Historicamente, o partido no poder – neste caso, os republicanos – absorve mais da culpa inicial, uma tendência observada em shutdowns anteriores, como o de 2018-2019. Independentes, grupo decisivo para as eleições de meio de mandato de 2026, tendem a culpar os republicanos em maior proporção (50% vs. 22% para democratas, segundo o Washington Post).
No entanto, à medida que o shutdown se prolonga, a percepção de “culpa compartilhada” cresce: uma pesquisa Reuters/Ipsos de 1.154 adultos mostrou 67% culpando republicanos e 63% democratas em “fair amount” ou “great deal”. Essa ambiguidade reflete o cansaço público: 54% dos adultos veem o shutdown como um “grande problema”, incluindo 59% dos independentes, segundo a AP-NORC.
A Manobra de Trump e o Desafio Democrata: Economia vs. Saúde
Um ponto de virada veio em 15 de outubro, quando tropas americanas enfrentavam o risco de perder contracheques – uma data que democratas usavam como pressão tática, presumindo que republicanos não arriscariam tal imagem. Trump, invocando poderes executivos, realocou fundos do Departamento de Defesa para garantir os pagamentos militares, uma decisão legalmente questionável, mas politicamente astuta. Essa jogada neutralizou uma narrativa democrata de “irresponsabilidade republicana” e elevou a aprovação de Trump no manejo do shutdown para 32%, contra 27% para democratas no Congresso (CBS News).
Aqui reside uma crítica leve, mas necessária, aos democratas: apesar de uma posição moral defensável na defesa da saúde acessível – com 71% dos americanos apoiando a extensão dos subsídios, segundo o Washington Post –, sua intransigência em bloquear orçamentos gerais (em vez de isolar a negociação de saúde) parece mais uma tática de obstrução do que uma estratégia construtiva. Apenas 48% dos próprios eleitores democratas consideram que o shutdown “vale a pena” por esses subsídios (CBS), e menos de 30% dos americanos veem as demandas do partido como justificáveis.
Essa hesitação interna, somada à liderança republicana em confiança econômica (44% vs. 37%, Quantus Insights), sugere que democratas estão arriscando capital político em uma batalha onde a economia pesa mais que a saúde para o eleitor médio.

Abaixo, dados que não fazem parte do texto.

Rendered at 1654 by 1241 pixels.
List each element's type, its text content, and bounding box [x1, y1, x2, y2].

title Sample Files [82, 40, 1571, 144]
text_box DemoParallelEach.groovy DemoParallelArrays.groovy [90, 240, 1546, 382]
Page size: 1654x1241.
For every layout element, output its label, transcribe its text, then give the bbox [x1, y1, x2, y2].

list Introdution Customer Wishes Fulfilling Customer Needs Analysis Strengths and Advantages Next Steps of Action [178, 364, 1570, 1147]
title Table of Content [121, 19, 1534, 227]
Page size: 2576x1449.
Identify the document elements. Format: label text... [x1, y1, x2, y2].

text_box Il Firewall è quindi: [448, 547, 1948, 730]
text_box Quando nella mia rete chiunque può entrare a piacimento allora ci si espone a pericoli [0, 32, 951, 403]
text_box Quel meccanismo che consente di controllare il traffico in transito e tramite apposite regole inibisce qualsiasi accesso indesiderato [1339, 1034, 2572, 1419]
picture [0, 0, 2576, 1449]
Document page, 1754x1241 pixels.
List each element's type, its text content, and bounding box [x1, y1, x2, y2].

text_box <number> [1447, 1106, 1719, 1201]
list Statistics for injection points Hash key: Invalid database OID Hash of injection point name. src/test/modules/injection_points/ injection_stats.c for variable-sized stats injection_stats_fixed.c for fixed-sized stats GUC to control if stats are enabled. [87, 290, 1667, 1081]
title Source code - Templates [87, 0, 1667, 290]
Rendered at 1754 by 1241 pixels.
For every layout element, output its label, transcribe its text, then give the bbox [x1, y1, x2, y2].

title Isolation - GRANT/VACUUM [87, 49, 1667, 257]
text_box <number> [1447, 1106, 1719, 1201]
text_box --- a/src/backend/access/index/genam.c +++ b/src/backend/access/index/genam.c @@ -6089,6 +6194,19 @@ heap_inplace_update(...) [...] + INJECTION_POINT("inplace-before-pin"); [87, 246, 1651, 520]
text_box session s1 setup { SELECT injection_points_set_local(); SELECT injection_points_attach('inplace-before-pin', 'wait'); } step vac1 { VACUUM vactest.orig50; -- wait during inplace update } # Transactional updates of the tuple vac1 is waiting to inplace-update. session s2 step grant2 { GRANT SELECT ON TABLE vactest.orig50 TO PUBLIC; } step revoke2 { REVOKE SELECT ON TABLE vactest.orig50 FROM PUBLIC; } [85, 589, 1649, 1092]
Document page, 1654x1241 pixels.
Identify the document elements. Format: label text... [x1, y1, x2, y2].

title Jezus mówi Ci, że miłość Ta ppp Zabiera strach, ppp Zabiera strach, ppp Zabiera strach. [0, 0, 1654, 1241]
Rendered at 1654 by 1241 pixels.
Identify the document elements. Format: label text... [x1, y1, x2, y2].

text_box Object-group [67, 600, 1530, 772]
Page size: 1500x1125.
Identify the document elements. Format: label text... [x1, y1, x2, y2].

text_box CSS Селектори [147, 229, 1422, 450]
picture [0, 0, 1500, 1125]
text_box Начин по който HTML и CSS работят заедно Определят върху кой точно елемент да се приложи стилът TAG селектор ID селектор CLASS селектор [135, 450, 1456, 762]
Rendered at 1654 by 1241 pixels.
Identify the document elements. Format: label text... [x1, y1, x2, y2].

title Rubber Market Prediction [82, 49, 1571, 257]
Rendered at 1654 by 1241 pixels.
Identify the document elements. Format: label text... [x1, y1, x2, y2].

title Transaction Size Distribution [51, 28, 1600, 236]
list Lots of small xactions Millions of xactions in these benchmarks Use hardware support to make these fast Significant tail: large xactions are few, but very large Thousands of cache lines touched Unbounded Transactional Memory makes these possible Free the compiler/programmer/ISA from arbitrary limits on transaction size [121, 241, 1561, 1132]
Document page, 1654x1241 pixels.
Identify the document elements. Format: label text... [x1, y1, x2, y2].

Schumer chegou a afirmar que o shutdown “joga a favor dos democratas a cada dia”, mas dados indicam o oposto: o GOP mantém uma vantagem de 4 pontos na gestão econômica, mesmo com mais culpa inicial pelo impasse.
Perspectivas: Um Compromisso no Horizonte?
Relatos indicam negociações preliminares para um acordo que preserve subsídios com ajustes, como limites de renda elevados ou restrições a novas inscrições, possivelmente antes de 1º de novembro – data em que prêmios de saúde devem disparar, potencialmente invertendo a maré de opinião contra democratas. Se o shutdown se estender até o Natal, com atrasos em reembolsos fiscais e mais impactos em viagens aéreas, a culpa compartilhada pode se cristalizar, beneficiando quem primeiro oferecer soluções práticas.
No fim das contas, esse impasse reforça o cinismo bipartidário: republicanos e democratas são capazes de resolver hoje esse problema mas optam pelo confronto. Para os americanos, o custo é real – salários perdidos, serviços interrompidos e uma confiança erodida no sistema de representação politica. O que fica disso é uma lição amarga: em Washington, o poder prevalece sobre o povo.